» Problem: Where does the word "none" appear in the entries below? Copy each line that holds it.

○ ○ ○ ○

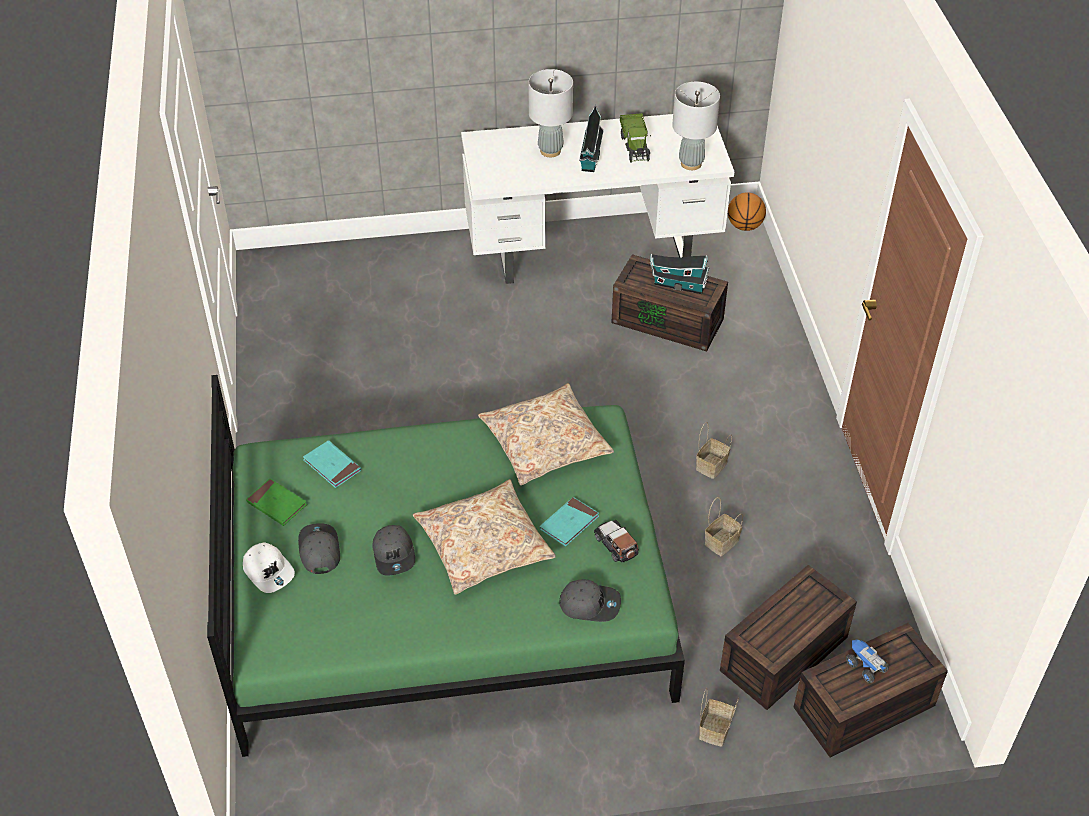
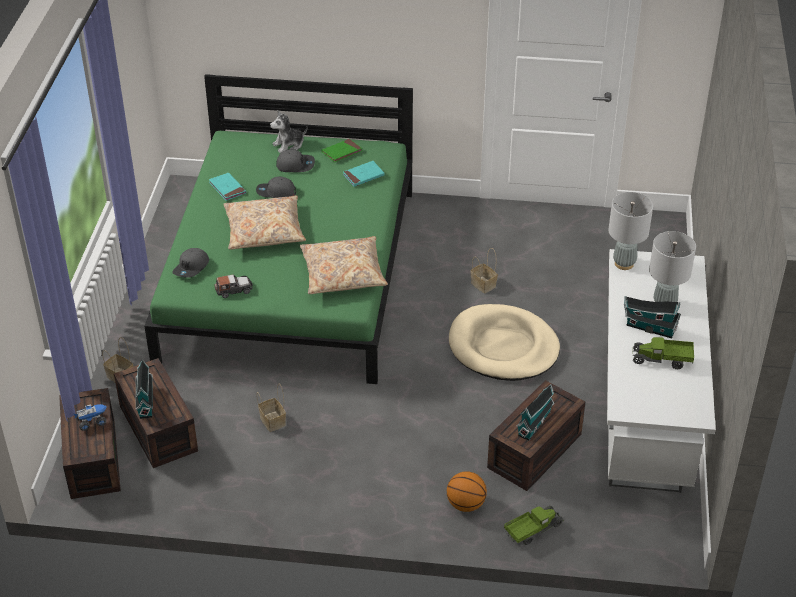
camera: 105 degrees right, 5 degrees down
(269, 571) = (289, 145): white cap -> plush toy
(521, 366) = (503, 347): none -> beige dog bed
(569, 523) = (264, 272): turquoise book -> turquoise book (227, 188)
(691, 164) = (625, 392): grey table lamp -> grey table lamp (624, 264)
(711, 467) = (350, 435): basket -> basket (482, 284)
(744, 226) = (664, 546): basketball -> basketball (465, 504)
(770, 308) = (533, 530): none -> toy truck
(803, 622) = (145, 400): none -> toy house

○ ○ ○ ○

» Written answer:
(521, 366) = (503, 347): none -> beige dog bed
(770, 308) = (533, 530): none -> toy truck
(803, 622) = (145, 400): none -> toy house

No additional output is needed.